The branded medicines “patent cliff” will slow growth in Belgium’s pharmaceutical market to an average of just 0.46% each year to 2014, in local currency terms, down from the 3.4% average annual increases reported for 2004-9, say new forecasts.

Belgium’s drug market last year reached a value of 4.59 billion euros and will be worth 4.75 billion euros in 2010, falling to 4.57 billion euros in 2013 as medicines continue to lose intellectual property protection, according to a new report from Companies and Markets. Sales will then rise again in 2014, to 4.70 billion euros, and higher growth levels will continue to be seen to 2019, when the market will be worth 5.19 billion euros, as the growing use of high-value biologic drugs, and in particular personalised medicines, spur annual increases averaging 1.24% in local currency terms, it forecasts.

Although medicines sales growth in Belgium is low, the country has a very large market in absolute terms, per capita spending in high and there is a good-size pensionable population, says Companies and Markets. However, despite comparatively high levels of pharmaceutical consumption, Belgian patients’ access to innovative medicines has in the past been hindered by the country’s complex reimbursement system.

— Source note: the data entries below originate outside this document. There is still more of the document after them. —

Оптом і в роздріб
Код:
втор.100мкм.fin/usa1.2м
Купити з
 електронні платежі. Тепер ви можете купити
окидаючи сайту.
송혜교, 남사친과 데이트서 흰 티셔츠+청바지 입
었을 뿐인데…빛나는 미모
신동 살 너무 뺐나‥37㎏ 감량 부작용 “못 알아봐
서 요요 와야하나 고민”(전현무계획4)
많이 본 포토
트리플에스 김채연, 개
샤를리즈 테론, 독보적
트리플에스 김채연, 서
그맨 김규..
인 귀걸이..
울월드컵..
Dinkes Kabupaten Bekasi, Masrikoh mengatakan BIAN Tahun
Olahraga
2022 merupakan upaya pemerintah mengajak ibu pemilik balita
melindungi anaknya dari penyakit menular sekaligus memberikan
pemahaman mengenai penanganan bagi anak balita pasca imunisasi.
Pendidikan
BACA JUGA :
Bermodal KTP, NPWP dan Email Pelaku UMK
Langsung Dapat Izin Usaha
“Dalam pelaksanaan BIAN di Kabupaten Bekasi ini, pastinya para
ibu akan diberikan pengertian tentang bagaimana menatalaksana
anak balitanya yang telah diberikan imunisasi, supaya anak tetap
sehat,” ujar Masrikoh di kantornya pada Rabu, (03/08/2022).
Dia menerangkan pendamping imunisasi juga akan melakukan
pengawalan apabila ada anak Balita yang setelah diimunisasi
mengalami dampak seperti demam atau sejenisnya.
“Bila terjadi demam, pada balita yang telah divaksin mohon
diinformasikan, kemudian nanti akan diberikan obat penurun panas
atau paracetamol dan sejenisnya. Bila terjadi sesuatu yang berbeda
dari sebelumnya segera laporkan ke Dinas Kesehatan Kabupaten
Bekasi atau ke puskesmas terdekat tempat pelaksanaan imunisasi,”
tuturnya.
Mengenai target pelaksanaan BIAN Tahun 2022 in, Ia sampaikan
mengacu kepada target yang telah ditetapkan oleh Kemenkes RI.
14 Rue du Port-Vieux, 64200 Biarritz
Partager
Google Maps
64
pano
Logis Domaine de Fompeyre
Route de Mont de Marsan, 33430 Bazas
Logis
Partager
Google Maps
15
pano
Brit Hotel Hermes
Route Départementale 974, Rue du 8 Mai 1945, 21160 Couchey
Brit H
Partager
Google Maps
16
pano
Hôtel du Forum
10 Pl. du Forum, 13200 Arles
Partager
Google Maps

According to the industry association pharma.be, strict prescribing rules led the situation in 2008 that, of the one million patient population targeted to receive the 46 drugs added to the reimbursed list during the year, only 300,000, or 30%, met the required prescribing conditions and were able to access them. Again, in 2009, only 27% of the 8,200 patients targeted to receive 13 new products accepted onto the list in the early part of the year were actually able to receive them, notes another recent report, from Business Monitor International (BMI).

Last year’s national drugs budget was set at 3.86 billion euros, an increase of 10.8% on 2008, but because 2008’s budget was exceeded the 2009 allocation actually provided for a spending rise of around 3.2% over 2008 levels, says a further study, from Espicom. Much of the extra funding was used to finance increased expenditures on innovative drugs, particularly cancer treatments, as part of the national cancer plan launched by federal Health Minister Laurette Onkelinx in 2008, it adds.

Espicom also notes the fast growth of the generics market but adds that moves to switch to a system of tendering for generics and other high-volume, off-patent products, has called into question further development of the industry.

Belgium’s import/export trade in pharmaceuticals far exceeds the size of the domestic market because many drugmakers use the country as an international distribution centre, a trend which is expected to continue, adds Companies and Markets. Industry figures estimate that pharmaceuticals account for around 10.6% of Belgium’s total exports, and last year they reached a value of just under $51 billion which, with imports worth $44.29 billion, produced a positive trade balance of $6.68 billion, it notes.